Он отбрасывает оранжевый в сторону и вытаскивает насыщенный сине-зеленый цвет, который всегда использует, рисуя океан, или вместе с серым карандашом, когда изображает мои глаза. Карандаш оставляет на бумаге такие же тусклые штрихи цвета старого грязного снега. Красный карандаш выдает что-то, больше похожее на дым.
– Не те ли это карандаши, которые Уилл купил для тебя на Рынке?
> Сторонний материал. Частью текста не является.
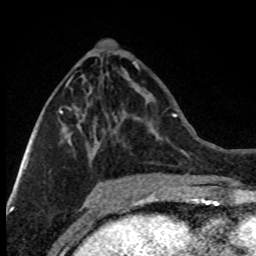
Breast MRI (dynamic contrast-enhanced), one axial slice. Slice 34 of 80 in the series (ordered by position). Cropped to one breast. Dynamic contrast-enhanced series, time point 2 of 8 at this slice position (early post-contrast). 1.5 T. TE 4.2 ms, TR 7.1 ms. 2 mm slice thickness. 256 × 256 image matrix, field of view 150 × 150 mm. Female patient.
Outlined on this slice (semi-automatically segmented with operator editing):
- enhancing-tissue mask used for the functional tumour volume (all voxels passing the contrast-enhancement thresholds inside the analysis volume; usually the tumour): bounding box (x1, y1, x2, y2) in pixels: (28, 53, 88, 164)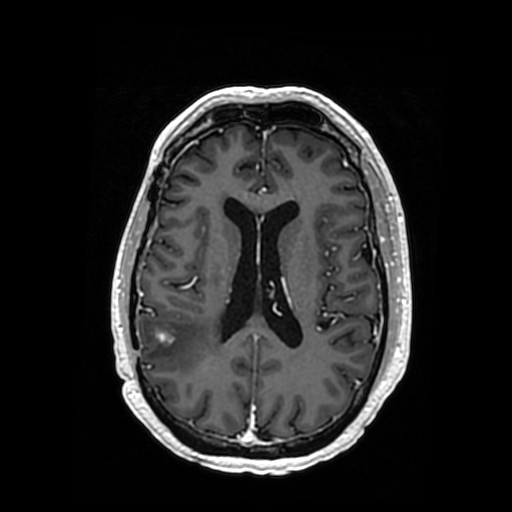
Brain MRI from a brain-tumour surgery series, one axial slice. Slice 154 of 364 in the series (ordered by position). T1-weighted post-contrast. 0.5 mm slice thickness. 512 × 512 image matrix, field of view 260 × 260 mm. Case-level facts recorded for this patient, not image findings: histopathology: Oligodendroglioma; WHO grade: 3; IDH mutation: yes; tumour location: Right Posterior Temporal Inferior Parietal.
Annotated regions visible in this slice (expert manual segmentation):
- tumour: box from (x=178, y=326) to (x=198, y=343) px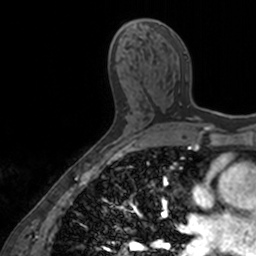
Breast MRI, one axial slice. Slice 83 of 160 in the series (ordered by position). Cropped to one breast. Dynamic contrast-enhanced series, time point 2 of 7 at this slice position (early post-contrast). 3 T. TE 1.7 ms, TR 4 ms. 256 × 256 image matrix, field of view 171 × 171 mm. Female patient.
Outlined on this slice (semi-automatic segmentation, software-assisted and operator-edited):
- enhancing-tissue mask used for the functional tumour volume (all voxels passing the contrast-enhancement thresholds inside the analysis volume; usually the tumour): box from (x=148, y=20) to (x=206, y=120) px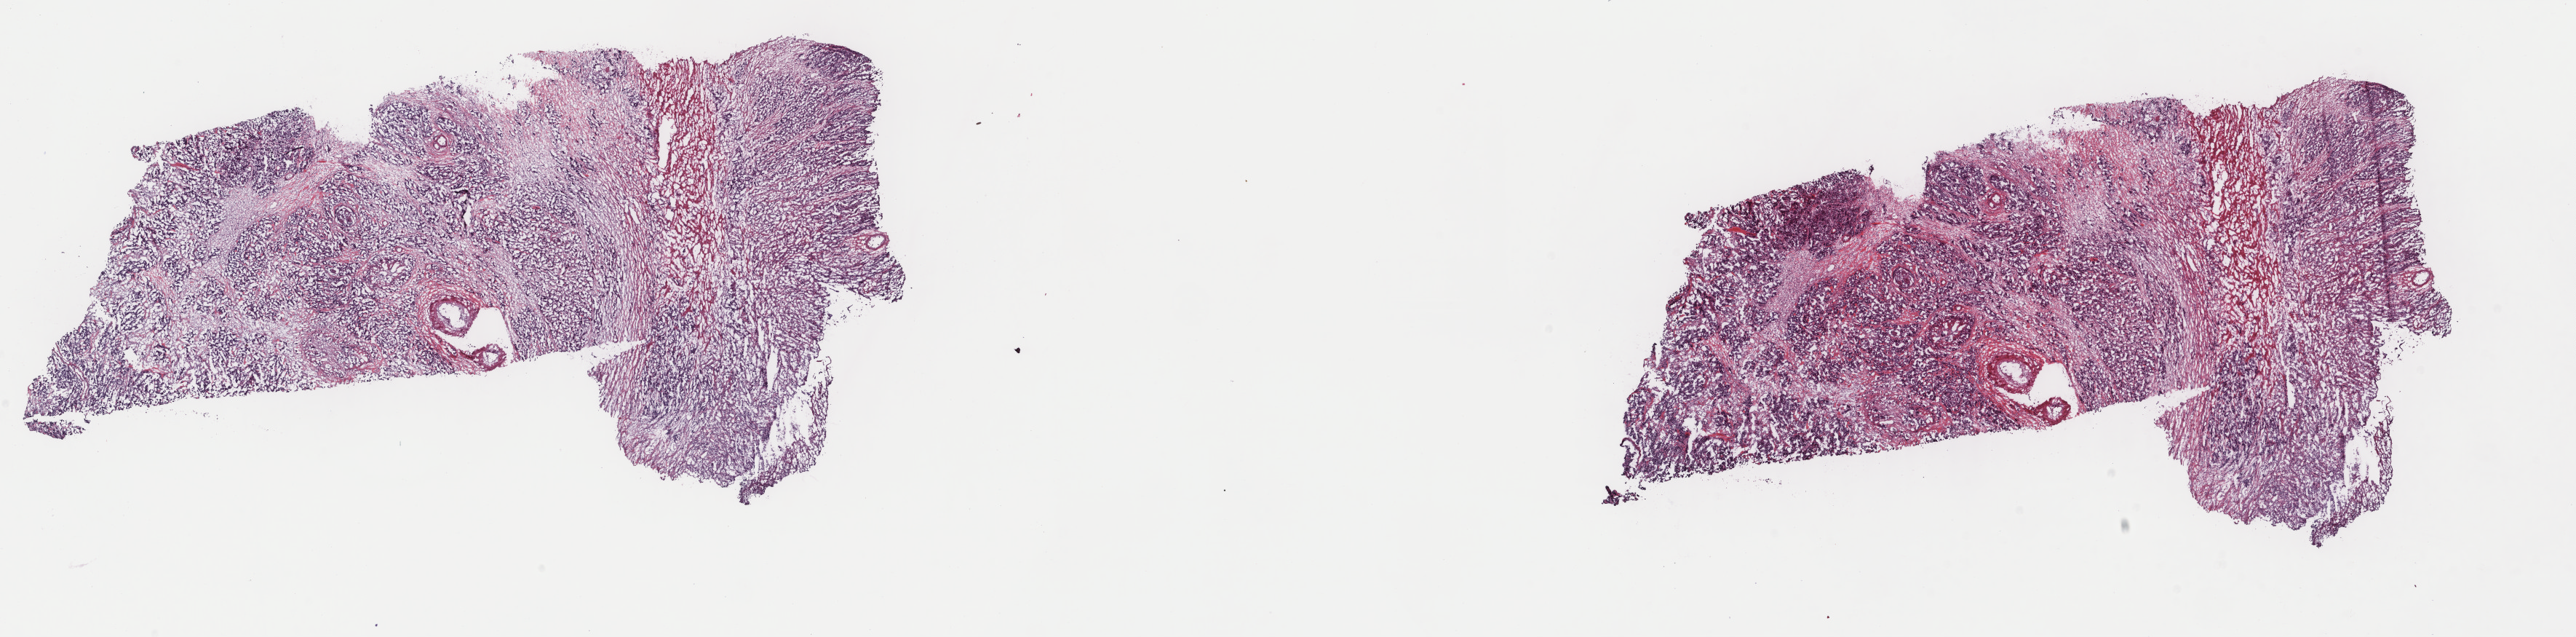
Digitized H&E tissue section (whole slide), shown as a low-resolution overview of the whole scanned area (about 28.1 x 6.9 mm, from a 40x scan), frozen section, sample: primary tumour, stomach. Patient: male, age at initial diagnosis 70 years. Histologic grade: G3 (poorly differentiated). Slide review estimates, as recorded: tumour cells 70%, tumour nuclei 70%, normal cells 0%, stromal cells 30%, necrosis 0%. Inflammatory infiltration, as recorded: lymphocyte infiltration 5%, monocyte infiltration 2%, neutrophil infiltration 1%.
- lymph nodes positive (case pathology): 10 of 15 examined
- AJCC pathologic stage: IIIB
- TNM: T3 N3a M0
- pathologic diagnosis: Adenocarcinoma, NOS (gastric antrum)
Он отрицательно качает головой.
– Нет, эти из дома. – Он протягивает руку под кровать и вытаскивает деревянную коробку. – Вот новые. – Он открывает ее и достает красный карандаш. С помощью старых карандашей он рисует из палочек фигуру девочки, потом открывает новую коробку и добавляет ярко-рыжие волосы. Мамины волосы. Вариантные карандаши ярче, насколько помню, настоящих цветов.
– Хочешь поговорить? – спрашиваю.
Он снова качает головой.
– Хорошо. Приходи ко мне, если передумаешь.
Он не поднимает глаз.
– Спокойной ночи. – Он вернулся к своим старым карандашам, снова и снова проводя на бумаге серые полоски.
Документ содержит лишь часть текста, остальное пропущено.